---------- Podany tekst

Dawno nie pisałem, ale postaram się od teraz robić częstsze aktualizacje drobiu wszelakiego.
W piątek dostałem maila z zapowiedziami fizycznych wydań paru indykow w tym miesiącu. Chyba najbardziej mnie zaciekawił tytuł Road to Guangdong.
Dość ciekawy styl graficzny, który przywodzi mi na myśl Virginię, a wszystko to w wyprawie przez kawałek Chin. Tutaj gp z tytułu:
Ostatnio też ukazała się nowa przygodowka Czechów od Machinarium, o tytule Creaks i wygląda bardzo dobrze:
Niedawno też natrafiłem na kolejną przygodowkę, która wydaje się być mocno zakorzeniona w skandynawskich klimatach, Roki:
Kolega polecał, chociaż dodał zaraz, że to żadna gra indie tego roku, ale mowa o Carrion:
A ja z kolei ostatnio ze zdziwieniem odkryłem, na tablecie syna, dwa trochę starsze indyki w cenach 1/3 wersji konsolowych. Mianowicie Gorogoa za ok. 18 zł i Gris za 23 zł.
Ktoś przymierza się do kupna Spelunky 2? Sam nie należę do fanów rogalików, od jedynki się odbiłem i w przypadku dwójki nie widzę powodu, aby miało być odwrotnie.

--------------------

▶ Zadanie A
Przepisz cały tekst o grach indie bez wprowadzania jakichkolwiek zmian.

---------- Dane do zadania

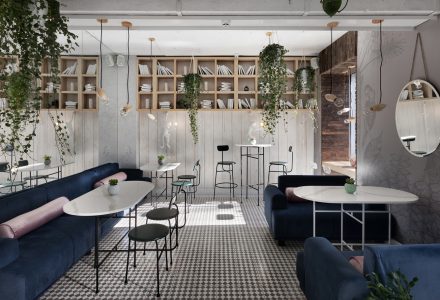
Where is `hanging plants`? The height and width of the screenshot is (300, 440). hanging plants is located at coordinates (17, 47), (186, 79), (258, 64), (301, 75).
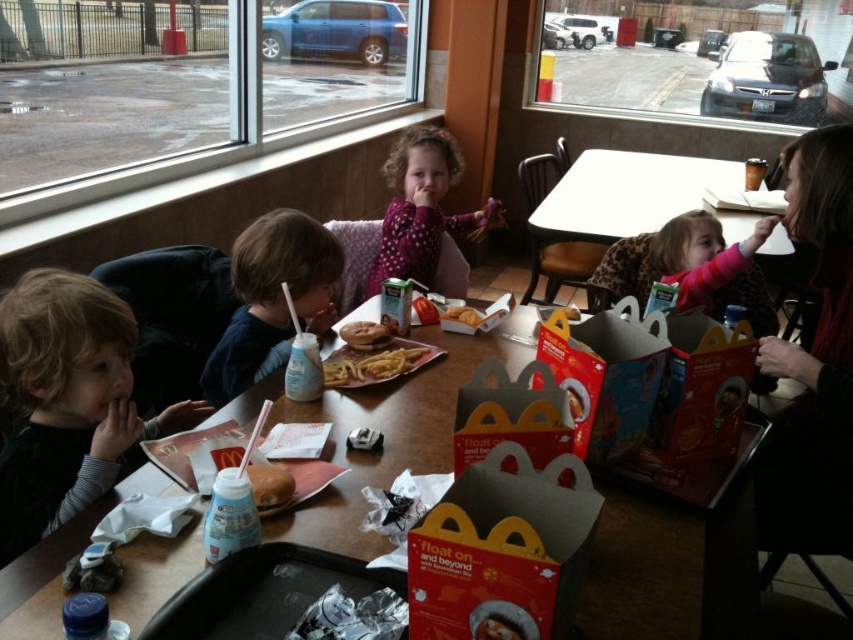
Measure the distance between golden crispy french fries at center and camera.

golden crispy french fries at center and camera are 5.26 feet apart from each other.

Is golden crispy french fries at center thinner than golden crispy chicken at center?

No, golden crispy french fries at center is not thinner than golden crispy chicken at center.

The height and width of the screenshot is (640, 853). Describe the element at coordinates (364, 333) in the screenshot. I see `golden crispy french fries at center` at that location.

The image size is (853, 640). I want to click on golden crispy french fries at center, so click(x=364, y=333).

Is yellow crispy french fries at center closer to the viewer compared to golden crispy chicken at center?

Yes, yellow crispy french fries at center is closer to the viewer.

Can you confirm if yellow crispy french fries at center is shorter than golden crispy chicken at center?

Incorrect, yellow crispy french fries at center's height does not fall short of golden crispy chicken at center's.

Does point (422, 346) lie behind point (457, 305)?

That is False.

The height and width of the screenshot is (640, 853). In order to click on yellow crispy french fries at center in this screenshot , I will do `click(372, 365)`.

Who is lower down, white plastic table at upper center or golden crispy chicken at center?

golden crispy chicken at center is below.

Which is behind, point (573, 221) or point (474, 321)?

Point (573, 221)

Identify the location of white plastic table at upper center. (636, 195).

--------------------
---------- Dane do zadania

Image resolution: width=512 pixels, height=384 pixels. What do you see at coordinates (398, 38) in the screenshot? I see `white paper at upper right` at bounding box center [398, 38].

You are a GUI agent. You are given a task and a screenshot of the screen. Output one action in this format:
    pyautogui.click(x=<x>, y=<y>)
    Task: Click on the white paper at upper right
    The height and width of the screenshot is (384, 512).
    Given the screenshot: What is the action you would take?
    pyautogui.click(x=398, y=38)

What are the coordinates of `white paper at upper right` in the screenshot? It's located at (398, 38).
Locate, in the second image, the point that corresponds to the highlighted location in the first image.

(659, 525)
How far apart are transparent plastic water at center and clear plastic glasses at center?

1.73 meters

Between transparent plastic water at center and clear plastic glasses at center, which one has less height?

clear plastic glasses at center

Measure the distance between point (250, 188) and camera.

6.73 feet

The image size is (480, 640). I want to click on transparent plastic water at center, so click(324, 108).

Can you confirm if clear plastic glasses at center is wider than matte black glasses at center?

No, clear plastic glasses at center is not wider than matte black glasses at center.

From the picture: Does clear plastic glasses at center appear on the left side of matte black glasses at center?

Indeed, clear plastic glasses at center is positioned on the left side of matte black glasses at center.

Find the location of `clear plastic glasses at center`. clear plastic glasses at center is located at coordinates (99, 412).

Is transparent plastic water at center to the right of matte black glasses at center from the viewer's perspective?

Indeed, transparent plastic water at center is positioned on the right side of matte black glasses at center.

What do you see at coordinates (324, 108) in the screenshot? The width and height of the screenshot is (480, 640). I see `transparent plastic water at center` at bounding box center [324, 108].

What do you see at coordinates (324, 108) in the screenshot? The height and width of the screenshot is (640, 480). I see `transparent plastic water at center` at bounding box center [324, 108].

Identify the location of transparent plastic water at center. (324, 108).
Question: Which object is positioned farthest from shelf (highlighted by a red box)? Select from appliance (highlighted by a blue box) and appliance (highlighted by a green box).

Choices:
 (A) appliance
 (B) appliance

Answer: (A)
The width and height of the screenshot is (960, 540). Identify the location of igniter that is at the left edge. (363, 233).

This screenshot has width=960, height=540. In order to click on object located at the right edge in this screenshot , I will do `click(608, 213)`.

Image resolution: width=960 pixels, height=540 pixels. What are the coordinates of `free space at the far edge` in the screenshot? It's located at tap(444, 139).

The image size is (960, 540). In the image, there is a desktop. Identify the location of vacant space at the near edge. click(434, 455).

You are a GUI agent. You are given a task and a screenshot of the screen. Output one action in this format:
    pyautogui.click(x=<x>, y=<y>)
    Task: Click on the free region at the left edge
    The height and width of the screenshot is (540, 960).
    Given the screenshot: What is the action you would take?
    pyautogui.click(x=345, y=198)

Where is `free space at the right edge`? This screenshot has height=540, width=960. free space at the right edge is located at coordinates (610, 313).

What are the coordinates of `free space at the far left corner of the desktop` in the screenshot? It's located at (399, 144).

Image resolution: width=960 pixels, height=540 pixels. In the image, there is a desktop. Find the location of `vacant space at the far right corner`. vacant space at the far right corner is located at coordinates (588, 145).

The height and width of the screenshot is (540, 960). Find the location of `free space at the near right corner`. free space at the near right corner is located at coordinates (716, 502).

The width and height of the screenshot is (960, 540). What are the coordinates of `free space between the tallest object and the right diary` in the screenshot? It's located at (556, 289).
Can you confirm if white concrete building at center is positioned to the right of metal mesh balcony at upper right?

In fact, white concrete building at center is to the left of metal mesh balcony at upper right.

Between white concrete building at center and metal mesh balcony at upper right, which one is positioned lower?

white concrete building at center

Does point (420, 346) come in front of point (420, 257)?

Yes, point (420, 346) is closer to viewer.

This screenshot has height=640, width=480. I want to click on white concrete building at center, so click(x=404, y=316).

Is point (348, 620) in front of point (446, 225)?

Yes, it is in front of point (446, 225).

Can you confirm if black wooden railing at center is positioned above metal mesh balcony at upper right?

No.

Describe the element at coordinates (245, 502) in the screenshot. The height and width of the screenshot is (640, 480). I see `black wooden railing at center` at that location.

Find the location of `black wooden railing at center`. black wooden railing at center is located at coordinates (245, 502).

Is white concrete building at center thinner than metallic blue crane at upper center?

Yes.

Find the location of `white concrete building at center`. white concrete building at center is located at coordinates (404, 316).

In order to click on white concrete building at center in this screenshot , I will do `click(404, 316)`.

--------------------
---------- Dane do zadania

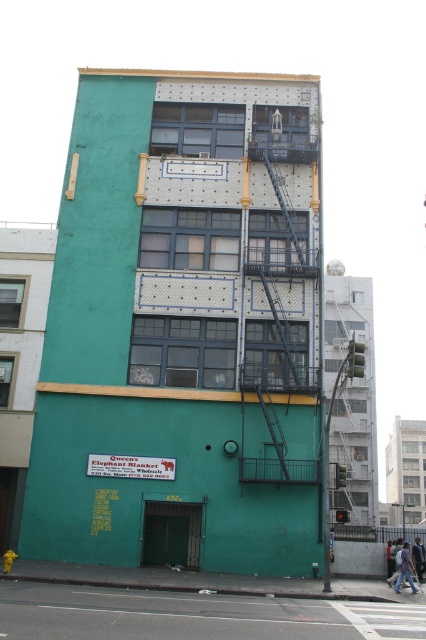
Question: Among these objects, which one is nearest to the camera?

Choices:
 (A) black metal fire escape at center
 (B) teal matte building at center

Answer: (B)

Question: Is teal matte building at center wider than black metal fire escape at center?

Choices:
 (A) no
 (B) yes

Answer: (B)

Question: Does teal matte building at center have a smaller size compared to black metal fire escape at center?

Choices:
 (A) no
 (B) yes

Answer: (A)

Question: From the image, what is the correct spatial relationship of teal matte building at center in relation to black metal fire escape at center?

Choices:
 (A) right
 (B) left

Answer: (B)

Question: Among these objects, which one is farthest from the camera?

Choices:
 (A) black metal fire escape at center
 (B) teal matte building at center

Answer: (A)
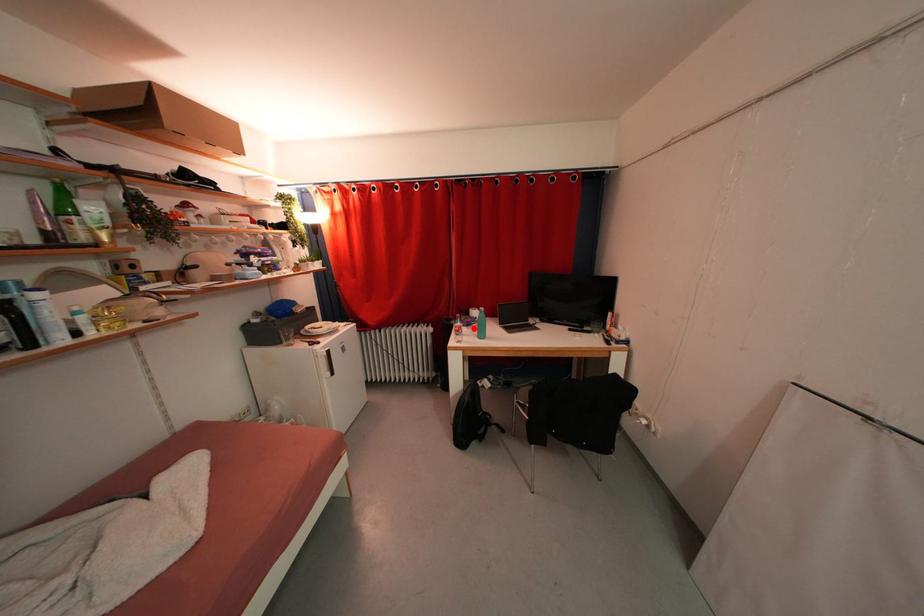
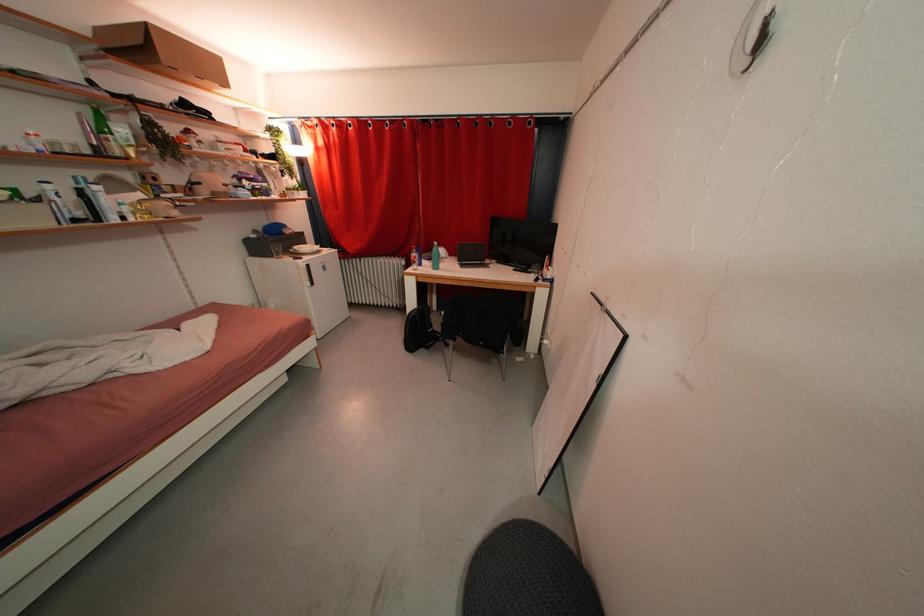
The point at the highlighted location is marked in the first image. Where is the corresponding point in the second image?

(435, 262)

--------------------

▶ Zadanie B
Zamień „black wooden railing” na „brown wooden railing” w rekordach, we fragmencie od wiersza zawierającego „Is point (348, 620)” do wiersza zawierającego „Describe the element at coordinates (245, 502)” włącznie. Podaj tylko te wiersze, a wszystko poza tą zamianą zostaw bez zmian.

▶ Odpowiedź A
Dawno nie pisałem, ale postaram się od teraz robić częstsze aktualizacje drobiu wszelakiego.
W piątek dostałem maila z zapowiedziami fizycznych wydań paru indykow w tym miesiącu. Chyba najbardziej mnie zaciekawił tytuł Road to Guangdong.
Dość ciekawy styl graficzny, który przywodzi mi na myśl Virginię, a wszystko to w wyprawie przez kawałek Chin. Tutaj gp z tytułu:
Ostatnio też ukazała się nowa przygodowka Czechów od Machinarium, o tytule Creaks i wygląda bardzo dobrze:
Niedawno też natrafiłem na kolejną przygodowkę, która wydaje się być mocno zakorzeniona w skandynawskich klimatach, Roki:
Kolega polecał, chociaż dodał zaraz, że to żadna gra indie tego roku, ale mowa o Carrion:
A ja z kolei ostatnio ze zdziwieniem odkryłem, na tablecie syna, dwa trochę starsze indyki w cenach 1/3 wersji konsolowych. Mianowicie Gorogoa za ok. 18 zł i Gris za 23 zł.
Ktoś przymierza się do kupna Spelunky 2? Sam nie należę do fanów rogalików, od jedynki się odbiłem i w przypadku dwójki nie widzę powodu, aby miało być odwrotnie.

▶ Odpowiedź B
Is point (348, 620) in front of point (446, 225)?

Yes, it is in front of point (446, 225).

Can you confirm if brown wooden railing at center is positioned above metal mesh balcony at upper right?

No.

Describe the element at coordinates (245, 502) in the screenshot. The height and width of the screenshot is (640, 480). I see `brown wooden railing at center` at that location.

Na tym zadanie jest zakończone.